I just completely redid my 400, and did the following (assuming an H is similar).

Removed the bolster, and took out the vertical shaft (laying the bolster on a strong table).

Got under the bottom part of the bottom bushing with a small screwdriver, and it just basically popped apart, since it is a split bushing.

Thought I'd try the same on the top part of the top split bushing, but was having a lot of trouble. Remembered someone here said to get a socket just the right size and pound it out from the top. That worked. It also pushed out the seal.

Noticed the top part of the shaft was very worn, so had it welded up and turned ($100).

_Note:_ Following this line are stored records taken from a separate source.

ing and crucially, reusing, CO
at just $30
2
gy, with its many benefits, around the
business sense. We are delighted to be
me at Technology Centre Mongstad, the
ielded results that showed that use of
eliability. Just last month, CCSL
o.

Made up a long seal installer on my woodturning machine, and installed the top seal from the bottom of the bolster "y".

Drove the top bushing in from the top with a flat piece of walnut, then finished it with the socket.

Tried the same from the bottom with the bottom bushing, but I pretty much banged up some wood getting it 3/4 of the way in. Then I installed the vertical shaft and pulled the bushing up with the top castle nut, leaving out the thrust bearing. The bearing fits inside the bushing later.

My bolster only has felt above the thrust bearing and not a rubber seal. My thrust bearing was horribly cruded up with mud, and I should have replaced it but cleaned it and greased it up good, and made a thin spacer between the bottom of the bearing and mating surface of the vertical shaft (for clearance between the bearing and shaft -- it was rubbing).
 
best way i found to get the bolster bushings in is to pull them in with a long piece of all thread. i made a "puck " on the lathe witha step in it to fit the bushings, then lay a flat iron across the top of the bolster with a hole in it for the all thread and pull the bushings up and in place. there is a hole for a grease zerk, if you do not get it lined up, just drill a new hole thru the zerk hole in the bolster into the bushing. if you have a sleeve puller with a puck assortment, you may have the right sized one in the kit.